Two days i did nothing but sleep. I have been acting like a zombie, awake but sleepy all the time. I would sit and fall asleep, get up shake my head and walk around a little try to distract myself and moments later would find me asleep again. Guess i have been too sleep deprived.
Though im sad about Monday i dont mind much because its a 4 days week with a holiday coming on Wednesday. Man! i love national holidays.
My mind is dead, i mean the thinking cells. Yesterday im sulking, im blue and im crying and today i found myself dancing in my kitchen while making coffee. What’s the deal with me? How crazy im on a scale of 1 to 10?
I cant read the Fountainhead because i dont like the book’s print; the print edition is sort of sad and difficult to read for me. My copy is sad. So now i m reading Silent House and im hoping to finish it before my online order of Sarah’s Keys arrives.
Last night’s Greys Anatomy and Glee episodes were pretty nice.

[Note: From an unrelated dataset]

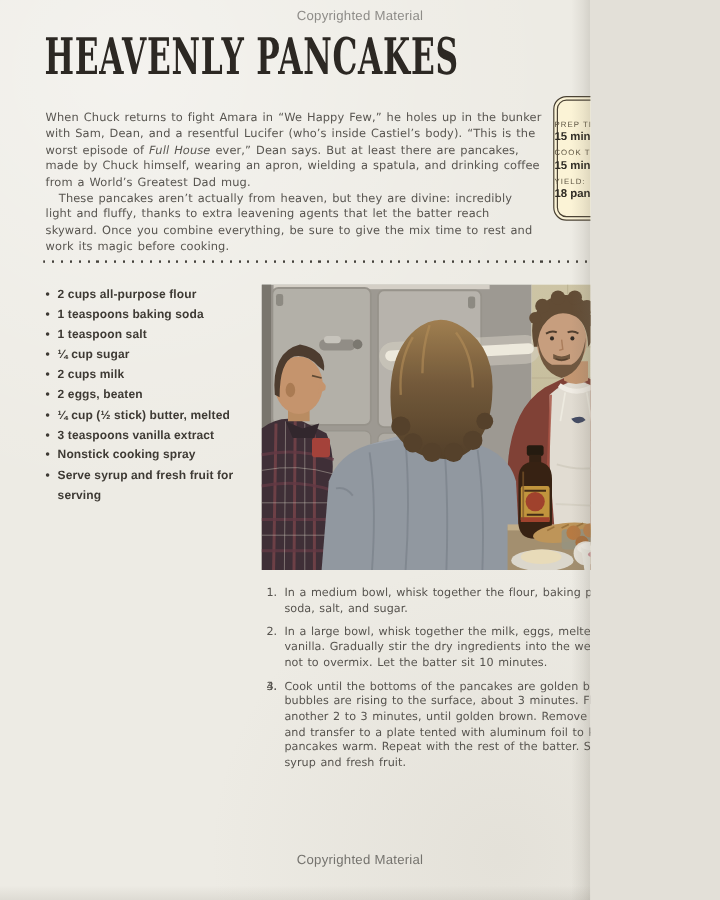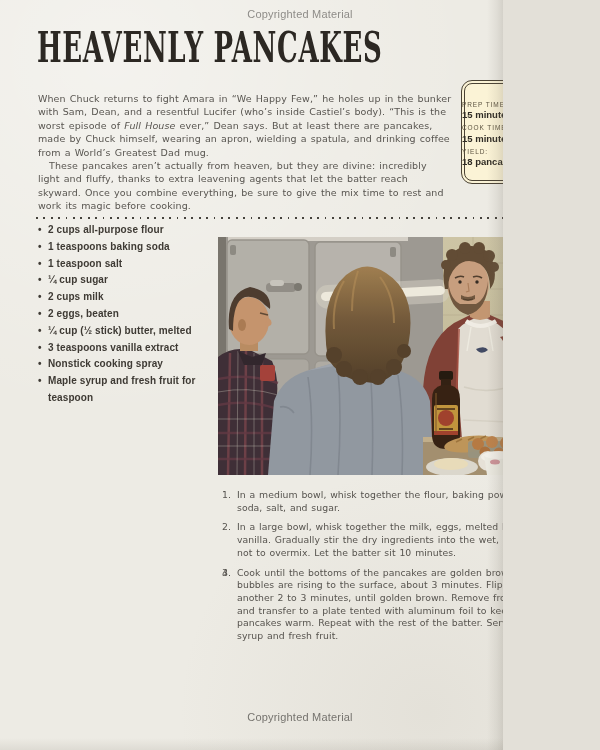"Copyrighted Material" .page { padding-left: 11px -> none }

I love them both but then its something you already know.
Its a crazy day because i dont know what’s my mental status. Am i happy? Am i sad? Am i confused? Am i numb? All i know i’m kind of lost somewhere. If only i had power to freeze time, if only i could fix my heart, if only i could become somebody else, if only i could end the parallel world inside me.
Sometimes i sit debating whether to read or watch a movie or episode or go out or workout and an hour later i find myself sitting just where i was wondering what happened? why didn’t i decide what to do? why i didn’t do anything at all? why and how i ended up wasting an hour or two without knowing it? Where am i so lost? Where is my mind?
I better go now, will brush my teeth and read 2-3 pages maybe or just fall asleep again like i have been doing since yesterday.